There are risks involved in any marketing decision. Regardless of your intent or delivery, you are bound to generate some level of negative sentiment. However, no company (especially one as resourceful as Nike) executes a marketing strategy without conducting extensive market research. This ad was produced with the anticipation of backlash and these insights were integral to its success.
As of the writing of this blog post, Nike online sales have increased 31%. According to AdAge, “Two-thirds of Nike’s U.S. athletic sales are to consumers under 35 years of age.” If this analysis was paired with other data points about those consumers, Nike must have determined that investing in a controversial marketing campaign would not damage their brand or overall profits in the long-term as they are appealing to the younger generations who demand more purposeful actions from brands.

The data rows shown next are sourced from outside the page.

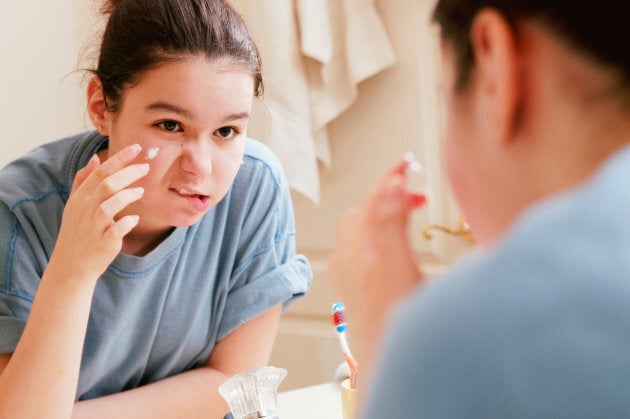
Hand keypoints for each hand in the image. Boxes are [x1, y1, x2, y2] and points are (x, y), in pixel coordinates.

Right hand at [49, 144, 148, 281]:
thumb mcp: (75, 204)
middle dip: (128, 173)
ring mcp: (93, 227)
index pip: (100, 172)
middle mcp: (85, 211)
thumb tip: (95, 158)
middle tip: (146, 167)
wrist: (71, 265)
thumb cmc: (78, 231)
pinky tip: (134, 219)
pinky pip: (116, 230)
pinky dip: (127, 223)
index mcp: (80, 198)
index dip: (119, 159)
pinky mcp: (103, 243)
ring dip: (128, 196)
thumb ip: (84, 180)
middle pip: (107, 185)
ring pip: (109, 206)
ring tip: (141, 191)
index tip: (136, 147)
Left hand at [327, 158, 425, 372]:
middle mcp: (349, 260)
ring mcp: (349, 275)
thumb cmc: (397, 328)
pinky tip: (395, 242)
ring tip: (413, 211)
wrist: (385, 367)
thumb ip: (391, 226)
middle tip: (419, 191)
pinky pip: (361, 245)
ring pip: (362, 228)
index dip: (391, 175)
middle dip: (390, 193)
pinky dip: (379, 230)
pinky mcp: (353, 288)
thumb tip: (387, 184)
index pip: (373, 199)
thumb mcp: (400, 271)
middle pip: (365, 211)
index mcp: (361, 252)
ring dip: (385, 211)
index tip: (408, 161)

However, the campaign’s success is not set in stone just yet. Nike materials are durable and not something the average consumer buys every other week. Could Nike have lost lifetime customers? According to Social Media Today, 90% of millennials value authenticity and transparency in brands. This means an emphasis on social responsibility rather than perfect packaging and using celebrity spokespeople. That 90% makes up the majority of Nike’s customers and although the message will appeal to their audience, what actions will follow?
Another recent example may help shed some light on this question. Popular clothing brand, Patagonia is outspoken about environmental protection. The company received backlash and boycott threats after tweeting “The President Stole Your Land” in response to the recent Bears Ears controversy. In 2016, Patagonia donated the entire $10 million from Black Friday sales to various environmental advocacy groups around the world. It may have been a loss for the day, but these donations were longer term investments and obvious proof that the company practices what they preach.
Will Nike and other brands that take political stances have similarly successful outcomes? Or is brand activism a hollow way for corporations to jump on a social trend to profit from social injustice?